══ PAGE EXTRACT ══

14th Conference on Middle Atmosphere
15th Conference on Air-Sea Interaction


Sub-Monthly Polar Vortex Variability and Stratosphere-Troposphere Coupling in the Arctic

Robert X. Black, Georgia Institute of Technology, Atlanta, GA; and B. A. McDaniel

The annual breakdown of the stratospheric polar vortex is known as the stratospheric final warming [SFW]. A recent observational study of SFW events found that these events are associated with a vertically coherent north-south dipole pattern in the zonal wind anomaly field extending from the mid-stratosphere downward to Earth's surface at mid to high latitudes. However, this pattern is distinct from the canonical Northern Annular Mode (NAM) structure as the primary centers in the north-south anomaly dipole are retracted northward compared to the NAM. These results suggest that SFW events may be associated with distinct and previously unrecognized annular modes of variability at high latitudes. Here we explore this idea with a more general characterization of the primary modes of intraseasonal variability in the wintertime stratospheric polar vortex. In contrast to previous studies, the current analysis concentrates on zonal-mean variability on short [daily] time scales within a limited spatial domain [the lower stratosphere at high latitudes] encompassing the stratospheric polar vortex.

═══

▸ **SET PROBLEM 1**: Please summarize the abstract on polar vortex variability in two sentences.
▸ **SET PROBLEM 2**: According to the abstract, what name is given to the annual breakdown of the stratospheric polar vortex?

══ DATASET ENTRIES ══

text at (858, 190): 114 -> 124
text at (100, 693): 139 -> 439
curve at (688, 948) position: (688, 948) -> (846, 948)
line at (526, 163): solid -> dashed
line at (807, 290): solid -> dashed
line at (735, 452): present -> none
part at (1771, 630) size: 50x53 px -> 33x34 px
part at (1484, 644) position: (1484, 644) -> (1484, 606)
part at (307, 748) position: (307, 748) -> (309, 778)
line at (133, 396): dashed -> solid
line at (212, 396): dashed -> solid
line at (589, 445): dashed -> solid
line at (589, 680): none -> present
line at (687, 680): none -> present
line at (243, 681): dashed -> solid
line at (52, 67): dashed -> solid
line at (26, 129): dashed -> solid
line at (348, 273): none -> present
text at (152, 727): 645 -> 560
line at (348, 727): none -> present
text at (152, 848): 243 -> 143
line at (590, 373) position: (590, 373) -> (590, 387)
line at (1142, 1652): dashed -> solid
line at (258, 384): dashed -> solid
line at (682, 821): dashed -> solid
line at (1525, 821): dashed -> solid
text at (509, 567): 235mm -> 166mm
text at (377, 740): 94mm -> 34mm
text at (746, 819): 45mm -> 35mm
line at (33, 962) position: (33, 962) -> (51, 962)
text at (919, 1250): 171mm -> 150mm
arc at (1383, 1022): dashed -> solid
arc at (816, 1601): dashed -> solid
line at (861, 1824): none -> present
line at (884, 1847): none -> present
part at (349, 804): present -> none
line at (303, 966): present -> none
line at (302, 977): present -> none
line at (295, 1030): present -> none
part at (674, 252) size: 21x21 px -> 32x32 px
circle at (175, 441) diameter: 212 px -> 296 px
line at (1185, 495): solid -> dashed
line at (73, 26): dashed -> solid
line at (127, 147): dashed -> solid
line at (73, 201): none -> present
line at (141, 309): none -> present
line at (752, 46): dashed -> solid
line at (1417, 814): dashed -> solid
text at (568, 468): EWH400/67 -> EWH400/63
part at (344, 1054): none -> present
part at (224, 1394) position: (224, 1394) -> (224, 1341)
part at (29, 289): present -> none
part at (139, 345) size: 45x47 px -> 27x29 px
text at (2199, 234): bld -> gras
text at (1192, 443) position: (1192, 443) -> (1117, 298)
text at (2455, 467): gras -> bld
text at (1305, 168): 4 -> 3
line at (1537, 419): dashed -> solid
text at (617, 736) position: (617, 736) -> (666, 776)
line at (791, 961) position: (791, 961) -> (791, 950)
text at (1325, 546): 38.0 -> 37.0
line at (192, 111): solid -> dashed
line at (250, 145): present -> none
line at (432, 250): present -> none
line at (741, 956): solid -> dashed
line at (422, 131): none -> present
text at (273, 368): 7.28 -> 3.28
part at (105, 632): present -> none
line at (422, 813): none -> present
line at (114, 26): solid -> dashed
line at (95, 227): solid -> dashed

═══

▸ **CORRECT OUTPUT 1**: Stratospheric final warming events, the annual breakdown of the stratospheric polar vortex, come with a vertically coherent north-south dipole in zonal wind anomalies that reaches from the mid-stratosphere to Earth's surface. Because this dipole sits farther north than the Northern Annular Mode, the work examines the main modes of short, daily-scale zonal-mean variability in the high-latitude lower stratosphere to test whether distinct annular modes exist there.

▸ **CORRECT OUTPUT 2**: The stratospheric final warming (SFW).